What I’m sharing is not normal banjo and learn primarily by ear banjo learning. I have been learning notes. Every day I transcribe several songs from guitar tab to a makeshift banjo tab (the notes are right but the fingering is probably off) then make sure I identify every note in that key both on the JSJ “tab” and on my fretboard.

When I play, and I’ve learned 1.25 songs so far, I say every note and in the tab I write I use the piano note signature that I taught myself for 1/4 and 1/8 notes and the occasional full note.

I’m kind of wooden and stiff in my playing without much of the “make it your own” style that good banjo players use. I say each note in my head (I used to shout it out loud to help me meorize) so for a song I literally memorize several hundred notes if I do it without tab. I then work religiously with both strum machine or a metronome to play every note on that beat.

I also have my own notation for bum and ditty and use standard for strums hammers and pull offs or drop thumbs.
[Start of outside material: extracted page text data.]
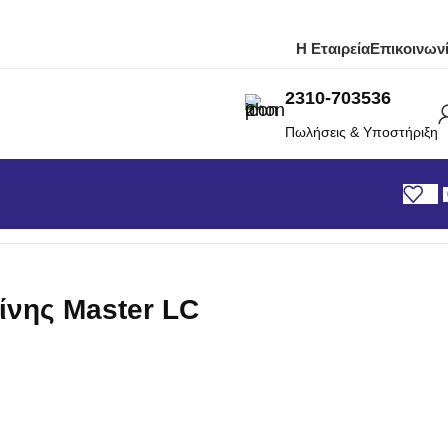
Η Εταιρεία
Επικοινων
2310-703536
Πωλήσεις & Υποστήριξη
0
ίνης Master LC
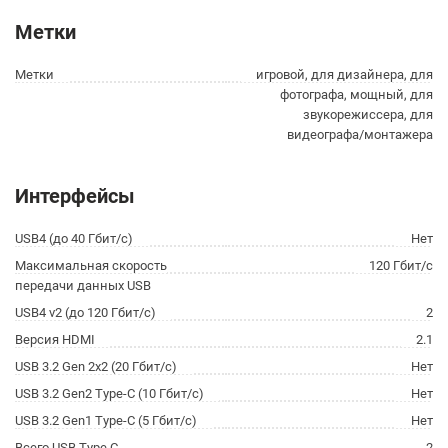
Метки
Метки
игровой, для дизайнера, для
фотографа, мощный, для
звукорежиссера, для
видеографа/монтажера
Интерфейсы
USB4 (до 40 Гбит/с)
Нет
Максимальная скорость
120 Гбит/с
передачи данных USB
USB4 v2 (до 120 Гбит/с)
2
Версия HDMI
2.1
USB 3.2 Gen 2x2 (20 Гбит/с)
Нет
USB 3.2 Gen2 Type-C (10 Гбит/с)
Нет
USB 3.2 Gen1 Type-C (5 Гбит/с)
Нет
Всего USB Type C
2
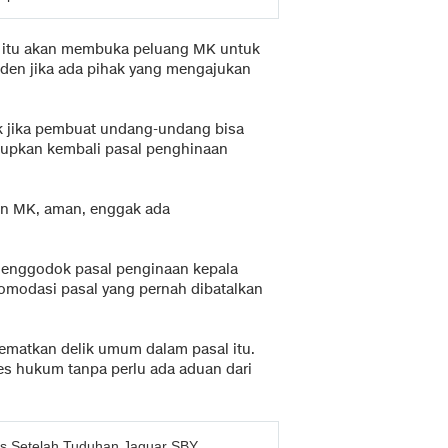
as itu akan membuka peluang MK untuk
den jika ada pihak yang mengajukan
aik jika pembuat undang-undang bisa
upkan kembali pasal penghinaan
an MK, aman, enggak ada
 menggodok pasal penginaan kepala
omodasi pasal yang pernah dibatalkan
matkan delik umum dalam pasal itu.
ses hukum tanpa perlu ada aduan dari
us Setelah Tuduhan Jaguar SBY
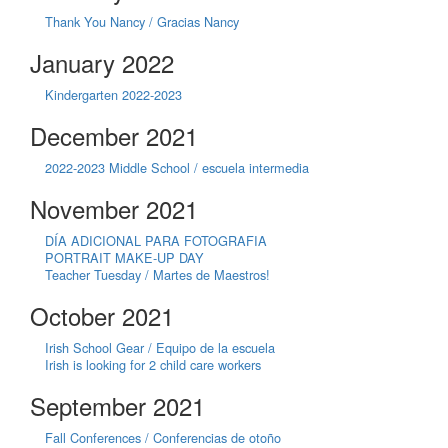
Thank You Nancy / Gracias Nancy
January 2022
Kindergarten 2022-2023
December 2021
2022-2023 Middle School / escuela intermedia
November 2021
DÍA ADICIONAL PARA FOTOGRAFIA
PORTRAIT MAKE-UP DAY
Teacher Tuesday / Martes de Maestros!
October 2021
Irish School Gear / Equipo de la escuela
Irish is looking for 2 child care workers
September 2021
Fall Conferences / Conferencias de otoño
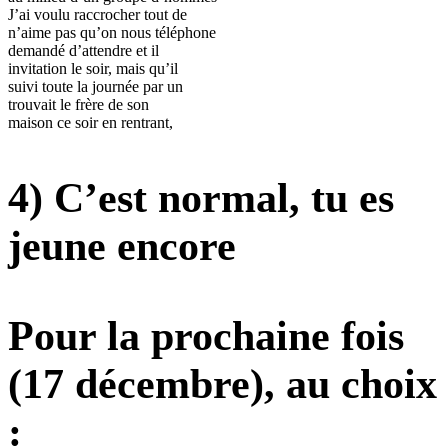
J’ai voulu raccrocher tout de
n’aime pas qu’on nous téléphone
demandé d’attendre et il
invitation le soir, mais qu’il
suivi toute la journée par un
trouvait le frère de son
maison ce soir en rentrant,
4) C’est normal, tu es
jeune encore
Pour la prochaine fois
(17 décembre), au choix
:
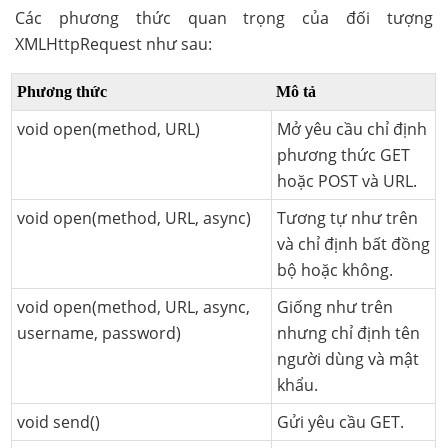
Các phương thức quan trọng của đối tượng
XMLHttpRequest như sau:
Phương thức
Mô tả
void open(method, URL)
Mở yêu cầu chỉ định
phương thức GET
hoặc POST và URL.
void open(method, URL, async)
Tương tự như trên
và chỉ định bất đồng
bộ hoặc không.
void open(method, URL, async,
Giống như trên
username, password)
nhưng chỉ định tên
người dùng và mật
khẩu.
void send()
Gửi yêu cầu GET.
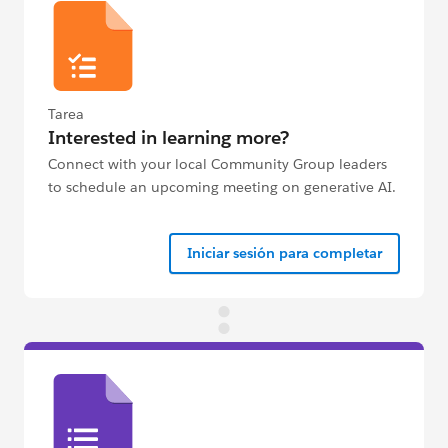
Tarea
Interested in learning more?
Connect with your local Community Group leaders
to schedule an upcoming meeting on generative AI.
Iniciar sesión para completar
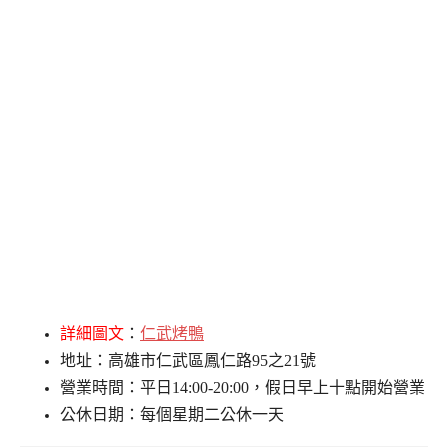
詳細圖文
：
仁武烤鴨
地址：高雄市仁武區鳳仁路95之21號
營業時間：平日14:00-20:00，假日早上十點開始營業
公休日期：每個星期二公休一天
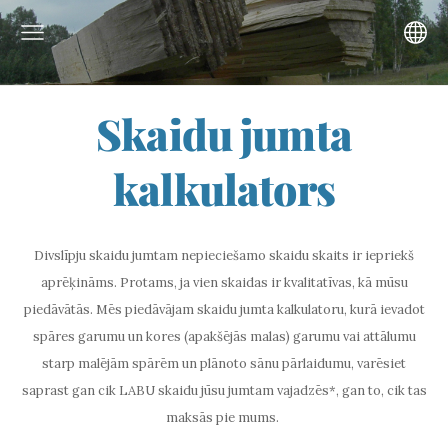
Skaidu jumta
kalkulators
Divslīpju skaidu jumtam nepieciešamo skaidu skaits ir iepriekš
aprēķināms. Protams, ja vien skaidas ir kvalitatīvas, kā mūsu
piedāvātās. Mēs piedāvājam skaidu jumta kalkulatoru, kurā ievadot
spāres garumu un kores (apakšējās malas) garumu vai attālumu
starp malējām spārēm un plānoto sānu pārlaidumu, varēsiet
saprast gan cik LABU skaidu jūsu jumtam vajadzēs*, gan to, cik tas
maksās pie mums.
But!!!! In my second song which is called Angeline the Baker I actually was able to anticipate the next set of notes because the pattern made sense in the order of the notes from both what I was memorizing and what made sense in the playing pattern. It wasn’t so much what I was hearing as it was the pattern of actual notes made sense for what came in the next measure by the letter pattern.

I realize this is a non standard way to learn to play clawhammer but it’s working for me slowly and it really makes sense to me as I’m learning the songs.

I really geek out watching an oscilloscope (m.elecrow.com/pages/shop/produ...d=207408&) on the phone and seeing each note and the changes in frequency while I play. I’m steadily making progress and recognizing the pattern and making a correct prediction was a huge step for me in the transition from the fifth to sixth measure of Angeline the Baker.

Texasbanjo - Posted - 03/10/2025:  08:05:01


Different people learn in different ways. Sounds like the way you are learning is working for you. Keep up the good practice and you'll get better and better.

jsinjin - Posted - 03/15/2025:  06:16:03


I was able to do it again. I’m leaning a song called “Angeline the Baker” and I still have no concept why the I IV V is used as a basis meaning that I get it but I can’t tell why in key of D we choose to play G where we play it. I completely understand that it’s the fourth chord and how it is made up but if I play a G vs a B of a C it all sounds fine to me. But it since I’ve been memorizing the patterns not by note and chord by chord and I know this song is in that format on the 13th bar transitioning to the 14th I could guess completely that it was jumping to a third string G-D-G which is the forth chord in that tuning (I know everyone knows that but I have to go from memory) and without having learned the next measure the pattern occurred in my head for the next bar notes. I still can’t really hear the song but from memory the patterns are coming much faster now in learning each note from my converted tablature to sheet music.

I also really have liked the sustain that occurs when the instrument is tuned perfectly and I can see it on the iPad oscilloscope. That G chord brush stroke has overtones that come in and out.


Different topic but I’ll mention- was playing with the whyte laydie tone ring in my instrument and I stated taping up different parts of the wave to change the harmonics and I could see the changes in the Low D when the fourth string was really tuned well as I shifted the length of the ridges in the tone ring open and closed. It’s quite fascinating to see how this all mathematically comes together.